We retrospectively evaluated the efficacy and safety of a first-line combination chemotherapy with Docetaxel, Cisplatin, and 5-fluorouracil (DCF therapy) in nine patients with advanced esophageal cancer. Dose administrated were 75 mg/m² of Docetaxel on day 1, 75 mg/m² of CDDP on day 1, and 750 mg/m² of 5-FU on day 1-5. Complete response (CR) in two patients (22. 2%), partial response (PR)in three patients ( 33. 3%), and no change (NC) in four patients (55. 6%) were shown for main lesions, while CR in one (11. 1%), PR in five (55. 6%), and NC in three (33. 3%) were shown for lymph node metastases. Response rates of the DCF therapy were 55. 6% for main lesions and 66. 7% for lymph node metastases. Five patients who achieved PR or CR underwent esophagectomy with lymph node dissection.

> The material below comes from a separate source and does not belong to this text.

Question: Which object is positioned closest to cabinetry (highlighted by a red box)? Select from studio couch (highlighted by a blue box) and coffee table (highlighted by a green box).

Toxicity from DCF therapy was grade 3 or 4 emergent adverse events (77. 8% of neutropenia, 55. 6% of febrile neutropenia, and 55. 6% of anorexia). DCF therapy improved the response rate in esophageal cancer patients, but resulted in some increase in toxicity. Prospective study with prevention of toxicity should be planned in order to evaluate first-line DCF therapy for advanced esophageal cancer.